### Given passage
***

Instead, Bamboo has shifted to practical testing. If the role requires communication, the application process includes a writing task. If it requires analysis, they simulate a research project.
It emphasises that your background is just history, but your ability to deliver is the future.
The Evolution of Ambition
Perhaps the most human moment of the conversation is hearing how Yanmo’s definition of success has shifted.
Growing up, her ambition was aesthetic. She wanted to “run Shell” because oil meant money. She wanted to own Birkins because she loved Victoria Beckham. It was a desire for “nice things.”
But as the company has grown, the “nice things” have become secondary to the scale of impact. She references Mark Zuckerberg—not for his wealth, but for the fact that Meta reaches 4 billion active users.
“Success to me [now] looks like doing something impactful at scale.”
This shift has manifested quietly in her life. She reveals she has started a private foundation—not a PR stunt, but a small, registered initiative currently supporting just a few students.

***

### Data below
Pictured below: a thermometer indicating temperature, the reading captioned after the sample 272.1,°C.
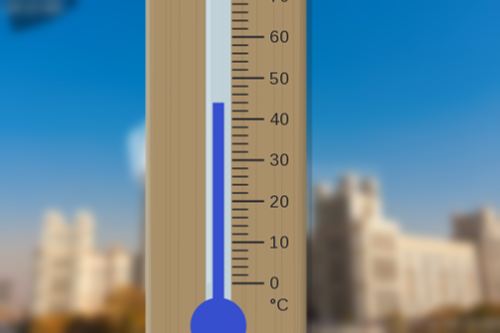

***

### Things to do
- A) In the passage about Yanmo, what company did she want to run when she was growing up?
- B) Extend the passage about Yanmo's changing ambition, picking up after its last sentence.

### Responses per task
- A) Shell

- B)
She isn’t just paying their fees; she is curating their reading lists (heavy on the fiction, which she credits for her own creativity) and shaping their worldviews.
She is doing for these students exactly what she does for her team: she isn’t just funding them; she is involving them in her thinking.
▶️ Watch full interview here
One Next Step for You
Audit your feedback loop this week.
The next time you have to correct a team member’s work, pause. Do not just make the edit. Take 10 minutes to record a voice note or write a memo explaining the principle behind the edit.
Ask yourself: Am I fixing the task, or am I training the judgment?